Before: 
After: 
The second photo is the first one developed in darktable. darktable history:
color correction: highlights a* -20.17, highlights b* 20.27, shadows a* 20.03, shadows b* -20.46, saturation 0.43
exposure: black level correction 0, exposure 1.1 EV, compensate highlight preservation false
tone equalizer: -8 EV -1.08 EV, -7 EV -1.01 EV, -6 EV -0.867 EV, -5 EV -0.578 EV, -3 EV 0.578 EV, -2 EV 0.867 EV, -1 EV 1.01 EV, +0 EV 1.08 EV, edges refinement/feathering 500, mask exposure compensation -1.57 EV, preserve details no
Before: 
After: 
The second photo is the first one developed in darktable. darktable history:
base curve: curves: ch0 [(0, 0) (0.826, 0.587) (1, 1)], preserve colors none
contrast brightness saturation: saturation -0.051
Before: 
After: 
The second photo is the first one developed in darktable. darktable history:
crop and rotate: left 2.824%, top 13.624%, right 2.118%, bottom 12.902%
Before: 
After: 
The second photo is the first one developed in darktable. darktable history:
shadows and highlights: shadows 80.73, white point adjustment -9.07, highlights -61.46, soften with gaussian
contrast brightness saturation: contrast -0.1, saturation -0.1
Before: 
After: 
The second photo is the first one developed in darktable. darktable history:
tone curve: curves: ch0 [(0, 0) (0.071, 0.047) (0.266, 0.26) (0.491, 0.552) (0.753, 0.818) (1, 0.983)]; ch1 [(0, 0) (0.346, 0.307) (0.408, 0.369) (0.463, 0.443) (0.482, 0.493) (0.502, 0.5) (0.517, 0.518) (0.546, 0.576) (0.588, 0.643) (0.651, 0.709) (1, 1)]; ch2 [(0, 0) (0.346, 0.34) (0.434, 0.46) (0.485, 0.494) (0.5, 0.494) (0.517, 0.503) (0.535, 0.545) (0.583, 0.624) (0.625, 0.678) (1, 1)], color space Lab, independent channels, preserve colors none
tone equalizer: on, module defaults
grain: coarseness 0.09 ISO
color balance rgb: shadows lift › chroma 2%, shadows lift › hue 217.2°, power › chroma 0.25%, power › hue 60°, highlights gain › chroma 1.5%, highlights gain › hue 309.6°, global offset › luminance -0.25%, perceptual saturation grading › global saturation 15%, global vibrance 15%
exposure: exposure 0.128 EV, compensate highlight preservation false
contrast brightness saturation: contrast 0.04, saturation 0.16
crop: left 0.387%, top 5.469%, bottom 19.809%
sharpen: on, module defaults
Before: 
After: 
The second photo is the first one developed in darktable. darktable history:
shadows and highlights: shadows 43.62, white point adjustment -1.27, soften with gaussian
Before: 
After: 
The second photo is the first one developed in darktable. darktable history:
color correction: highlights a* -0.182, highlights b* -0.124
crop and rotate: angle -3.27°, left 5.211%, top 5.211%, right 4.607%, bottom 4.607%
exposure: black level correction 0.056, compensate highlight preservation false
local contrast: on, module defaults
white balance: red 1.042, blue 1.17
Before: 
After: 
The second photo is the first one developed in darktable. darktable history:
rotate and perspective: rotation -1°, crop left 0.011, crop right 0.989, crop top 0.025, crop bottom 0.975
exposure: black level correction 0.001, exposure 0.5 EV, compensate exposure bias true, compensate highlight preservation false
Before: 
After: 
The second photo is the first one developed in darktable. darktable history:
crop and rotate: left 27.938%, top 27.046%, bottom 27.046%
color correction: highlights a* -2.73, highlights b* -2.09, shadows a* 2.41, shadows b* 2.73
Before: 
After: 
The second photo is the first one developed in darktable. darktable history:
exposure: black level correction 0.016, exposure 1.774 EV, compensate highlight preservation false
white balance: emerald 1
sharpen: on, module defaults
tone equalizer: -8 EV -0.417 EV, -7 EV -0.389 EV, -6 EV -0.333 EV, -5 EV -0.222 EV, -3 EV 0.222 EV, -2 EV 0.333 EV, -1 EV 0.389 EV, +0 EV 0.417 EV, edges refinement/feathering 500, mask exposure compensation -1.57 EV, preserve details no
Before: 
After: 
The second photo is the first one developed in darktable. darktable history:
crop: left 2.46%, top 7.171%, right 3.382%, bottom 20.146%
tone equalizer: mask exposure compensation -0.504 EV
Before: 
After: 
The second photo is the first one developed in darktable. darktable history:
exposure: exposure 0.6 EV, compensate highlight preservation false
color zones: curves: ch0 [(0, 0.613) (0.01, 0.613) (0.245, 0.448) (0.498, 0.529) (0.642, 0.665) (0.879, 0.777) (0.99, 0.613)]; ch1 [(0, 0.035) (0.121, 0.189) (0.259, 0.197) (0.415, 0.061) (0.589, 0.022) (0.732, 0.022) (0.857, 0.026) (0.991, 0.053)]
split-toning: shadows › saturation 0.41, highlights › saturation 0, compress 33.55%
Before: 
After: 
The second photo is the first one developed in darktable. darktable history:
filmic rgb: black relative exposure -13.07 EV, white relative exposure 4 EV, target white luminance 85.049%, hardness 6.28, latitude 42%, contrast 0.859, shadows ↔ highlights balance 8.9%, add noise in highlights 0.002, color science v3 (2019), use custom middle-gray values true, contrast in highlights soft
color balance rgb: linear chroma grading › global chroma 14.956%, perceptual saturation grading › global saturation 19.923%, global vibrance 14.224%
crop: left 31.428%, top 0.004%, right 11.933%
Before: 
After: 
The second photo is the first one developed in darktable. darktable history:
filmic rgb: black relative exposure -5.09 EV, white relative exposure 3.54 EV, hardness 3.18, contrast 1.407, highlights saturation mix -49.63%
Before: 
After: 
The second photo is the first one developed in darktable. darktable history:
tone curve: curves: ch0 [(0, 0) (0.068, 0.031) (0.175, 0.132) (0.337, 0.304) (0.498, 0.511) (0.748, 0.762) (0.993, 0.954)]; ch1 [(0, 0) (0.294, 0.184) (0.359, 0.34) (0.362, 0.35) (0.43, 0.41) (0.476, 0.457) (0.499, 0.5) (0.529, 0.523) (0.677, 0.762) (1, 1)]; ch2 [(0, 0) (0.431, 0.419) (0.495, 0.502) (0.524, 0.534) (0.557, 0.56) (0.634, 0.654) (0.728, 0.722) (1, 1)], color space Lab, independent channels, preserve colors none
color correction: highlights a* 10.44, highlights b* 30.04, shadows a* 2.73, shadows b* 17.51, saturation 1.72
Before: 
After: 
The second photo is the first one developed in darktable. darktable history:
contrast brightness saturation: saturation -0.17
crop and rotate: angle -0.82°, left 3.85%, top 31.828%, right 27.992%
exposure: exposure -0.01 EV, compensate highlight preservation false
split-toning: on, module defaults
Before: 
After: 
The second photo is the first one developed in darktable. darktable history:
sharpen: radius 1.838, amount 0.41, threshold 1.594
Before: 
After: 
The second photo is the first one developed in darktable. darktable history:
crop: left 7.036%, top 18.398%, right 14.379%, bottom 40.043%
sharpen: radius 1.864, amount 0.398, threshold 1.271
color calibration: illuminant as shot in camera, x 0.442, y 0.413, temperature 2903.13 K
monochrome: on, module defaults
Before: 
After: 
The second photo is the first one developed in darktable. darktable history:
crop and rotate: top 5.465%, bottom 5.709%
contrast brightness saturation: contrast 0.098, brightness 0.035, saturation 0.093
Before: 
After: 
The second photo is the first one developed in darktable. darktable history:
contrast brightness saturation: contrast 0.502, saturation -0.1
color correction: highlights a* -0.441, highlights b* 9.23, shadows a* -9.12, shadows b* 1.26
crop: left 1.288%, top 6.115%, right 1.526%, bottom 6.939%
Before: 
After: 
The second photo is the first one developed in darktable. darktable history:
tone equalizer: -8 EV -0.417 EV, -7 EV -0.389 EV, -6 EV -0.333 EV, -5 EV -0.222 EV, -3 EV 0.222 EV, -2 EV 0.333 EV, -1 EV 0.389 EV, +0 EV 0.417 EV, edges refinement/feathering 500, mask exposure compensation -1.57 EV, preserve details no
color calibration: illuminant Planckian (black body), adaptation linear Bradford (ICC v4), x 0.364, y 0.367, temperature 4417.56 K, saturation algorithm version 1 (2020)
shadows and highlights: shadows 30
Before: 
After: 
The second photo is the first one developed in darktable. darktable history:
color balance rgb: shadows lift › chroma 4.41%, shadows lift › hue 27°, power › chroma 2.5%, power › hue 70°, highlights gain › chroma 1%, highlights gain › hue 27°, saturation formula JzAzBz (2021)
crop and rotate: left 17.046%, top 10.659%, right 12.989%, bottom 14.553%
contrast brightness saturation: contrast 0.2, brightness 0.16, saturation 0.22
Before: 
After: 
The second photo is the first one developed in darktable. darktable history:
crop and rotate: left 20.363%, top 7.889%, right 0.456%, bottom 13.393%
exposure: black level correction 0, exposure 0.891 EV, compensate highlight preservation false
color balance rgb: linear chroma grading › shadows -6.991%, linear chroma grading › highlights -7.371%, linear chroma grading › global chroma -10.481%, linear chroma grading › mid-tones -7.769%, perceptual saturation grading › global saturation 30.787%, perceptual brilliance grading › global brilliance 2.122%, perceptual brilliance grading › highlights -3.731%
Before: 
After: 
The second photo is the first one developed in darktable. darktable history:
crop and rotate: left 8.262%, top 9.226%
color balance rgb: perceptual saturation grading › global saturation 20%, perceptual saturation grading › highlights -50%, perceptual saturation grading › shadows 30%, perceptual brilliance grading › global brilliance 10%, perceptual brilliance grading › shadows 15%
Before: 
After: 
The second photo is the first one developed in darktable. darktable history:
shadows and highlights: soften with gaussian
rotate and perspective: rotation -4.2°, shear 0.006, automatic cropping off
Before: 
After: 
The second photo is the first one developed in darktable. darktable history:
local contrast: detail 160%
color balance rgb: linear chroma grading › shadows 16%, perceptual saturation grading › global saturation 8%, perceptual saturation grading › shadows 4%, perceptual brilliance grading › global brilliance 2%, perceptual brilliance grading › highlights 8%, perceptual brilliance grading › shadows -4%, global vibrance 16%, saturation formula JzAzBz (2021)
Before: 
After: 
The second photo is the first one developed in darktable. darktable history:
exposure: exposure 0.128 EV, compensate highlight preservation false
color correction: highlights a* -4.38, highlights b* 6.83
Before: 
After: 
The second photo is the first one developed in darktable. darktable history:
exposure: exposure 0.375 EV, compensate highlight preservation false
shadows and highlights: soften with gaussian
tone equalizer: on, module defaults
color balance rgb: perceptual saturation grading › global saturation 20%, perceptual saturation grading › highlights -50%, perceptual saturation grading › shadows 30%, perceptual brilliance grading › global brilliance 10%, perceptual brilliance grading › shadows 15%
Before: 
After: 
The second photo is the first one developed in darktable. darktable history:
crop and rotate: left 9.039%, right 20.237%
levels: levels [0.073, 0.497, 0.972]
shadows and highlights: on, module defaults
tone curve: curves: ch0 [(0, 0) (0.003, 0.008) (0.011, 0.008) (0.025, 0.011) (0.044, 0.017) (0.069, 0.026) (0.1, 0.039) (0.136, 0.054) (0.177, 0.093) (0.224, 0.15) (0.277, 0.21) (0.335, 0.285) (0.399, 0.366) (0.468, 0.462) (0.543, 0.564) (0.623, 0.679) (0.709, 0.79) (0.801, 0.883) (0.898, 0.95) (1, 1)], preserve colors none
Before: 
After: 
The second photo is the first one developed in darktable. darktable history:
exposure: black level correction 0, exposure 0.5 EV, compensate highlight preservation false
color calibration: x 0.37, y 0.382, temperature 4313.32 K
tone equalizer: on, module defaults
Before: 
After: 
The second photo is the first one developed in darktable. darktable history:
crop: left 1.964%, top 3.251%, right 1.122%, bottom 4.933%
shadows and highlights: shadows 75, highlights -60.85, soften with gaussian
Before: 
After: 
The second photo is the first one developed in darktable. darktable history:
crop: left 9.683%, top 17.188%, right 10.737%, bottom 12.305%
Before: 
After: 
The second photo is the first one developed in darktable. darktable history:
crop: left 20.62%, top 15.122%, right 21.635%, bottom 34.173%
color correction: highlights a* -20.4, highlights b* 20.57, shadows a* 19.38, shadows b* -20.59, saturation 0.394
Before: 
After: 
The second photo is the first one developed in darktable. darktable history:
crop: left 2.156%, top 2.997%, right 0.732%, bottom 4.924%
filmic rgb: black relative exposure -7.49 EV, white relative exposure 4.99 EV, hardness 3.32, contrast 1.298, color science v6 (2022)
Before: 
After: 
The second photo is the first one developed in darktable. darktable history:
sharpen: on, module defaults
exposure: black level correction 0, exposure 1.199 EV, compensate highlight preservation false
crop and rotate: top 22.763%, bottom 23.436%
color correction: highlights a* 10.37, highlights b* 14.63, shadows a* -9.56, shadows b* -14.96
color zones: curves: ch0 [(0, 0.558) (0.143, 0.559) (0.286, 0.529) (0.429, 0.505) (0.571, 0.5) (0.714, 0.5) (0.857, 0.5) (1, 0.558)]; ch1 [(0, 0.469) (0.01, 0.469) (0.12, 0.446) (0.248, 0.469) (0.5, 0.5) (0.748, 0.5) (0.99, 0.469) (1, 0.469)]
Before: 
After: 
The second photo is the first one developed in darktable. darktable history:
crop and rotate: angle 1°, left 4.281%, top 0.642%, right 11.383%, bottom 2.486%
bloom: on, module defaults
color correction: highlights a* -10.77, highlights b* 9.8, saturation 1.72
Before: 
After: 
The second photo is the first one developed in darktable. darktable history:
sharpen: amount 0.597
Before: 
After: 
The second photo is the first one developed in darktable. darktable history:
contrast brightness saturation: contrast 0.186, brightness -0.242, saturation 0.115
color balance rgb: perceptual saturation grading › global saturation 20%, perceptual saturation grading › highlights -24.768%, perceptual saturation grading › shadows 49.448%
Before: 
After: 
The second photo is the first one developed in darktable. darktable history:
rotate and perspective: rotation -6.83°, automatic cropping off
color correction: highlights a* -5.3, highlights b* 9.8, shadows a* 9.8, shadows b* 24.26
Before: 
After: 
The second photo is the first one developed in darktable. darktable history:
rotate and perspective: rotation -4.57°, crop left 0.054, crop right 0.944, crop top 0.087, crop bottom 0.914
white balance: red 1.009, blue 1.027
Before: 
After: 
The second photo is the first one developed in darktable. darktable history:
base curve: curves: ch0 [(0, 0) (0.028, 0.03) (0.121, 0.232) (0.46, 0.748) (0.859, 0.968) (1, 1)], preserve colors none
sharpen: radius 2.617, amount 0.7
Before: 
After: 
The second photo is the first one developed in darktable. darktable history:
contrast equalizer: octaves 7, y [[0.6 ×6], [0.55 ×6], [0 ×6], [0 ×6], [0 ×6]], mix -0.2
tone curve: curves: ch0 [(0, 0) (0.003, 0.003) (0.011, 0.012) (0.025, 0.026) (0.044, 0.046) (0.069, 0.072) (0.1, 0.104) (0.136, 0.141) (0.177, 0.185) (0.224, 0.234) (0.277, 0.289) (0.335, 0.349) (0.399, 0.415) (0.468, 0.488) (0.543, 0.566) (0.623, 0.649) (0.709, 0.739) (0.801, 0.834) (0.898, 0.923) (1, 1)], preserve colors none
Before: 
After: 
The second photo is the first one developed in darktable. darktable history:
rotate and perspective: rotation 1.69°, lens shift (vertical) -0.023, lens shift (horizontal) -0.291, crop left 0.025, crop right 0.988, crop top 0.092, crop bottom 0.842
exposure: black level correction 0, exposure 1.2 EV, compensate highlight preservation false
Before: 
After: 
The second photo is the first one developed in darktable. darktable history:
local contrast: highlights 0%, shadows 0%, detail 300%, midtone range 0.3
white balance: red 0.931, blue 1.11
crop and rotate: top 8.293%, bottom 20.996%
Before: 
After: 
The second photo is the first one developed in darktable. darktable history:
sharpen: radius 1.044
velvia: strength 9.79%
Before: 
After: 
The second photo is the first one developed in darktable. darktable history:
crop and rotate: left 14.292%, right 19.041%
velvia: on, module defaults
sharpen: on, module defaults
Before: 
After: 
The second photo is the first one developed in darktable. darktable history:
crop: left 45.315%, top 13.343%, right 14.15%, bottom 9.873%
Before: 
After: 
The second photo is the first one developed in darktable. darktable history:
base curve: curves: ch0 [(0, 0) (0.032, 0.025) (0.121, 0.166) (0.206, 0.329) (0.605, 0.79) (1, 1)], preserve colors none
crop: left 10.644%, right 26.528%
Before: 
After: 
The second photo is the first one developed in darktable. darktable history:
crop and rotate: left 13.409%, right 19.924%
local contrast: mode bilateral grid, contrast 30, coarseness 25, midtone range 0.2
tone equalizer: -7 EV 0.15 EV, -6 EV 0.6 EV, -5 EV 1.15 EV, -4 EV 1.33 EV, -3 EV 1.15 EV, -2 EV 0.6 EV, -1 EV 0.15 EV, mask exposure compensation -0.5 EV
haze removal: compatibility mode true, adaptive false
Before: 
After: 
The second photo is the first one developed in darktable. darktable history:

Task
Transcribe the lines exactly as they appear, beginning at the first line of the records and stopping after the line that contains "exposure: black level correction 0, exposure 1.1 EV, compensate", with both of those lines included.

The result
Before: 
After: 
The second photo is the first one developed in darktable. darktable history:
color correction: highlights a* -20.17, highlights b* 20.27, shadows a* 20.03, shadows b* -20.46, saturation 0.43
exposure: black level correction 0, exposure 1.1 EV, compensate highlight preservation false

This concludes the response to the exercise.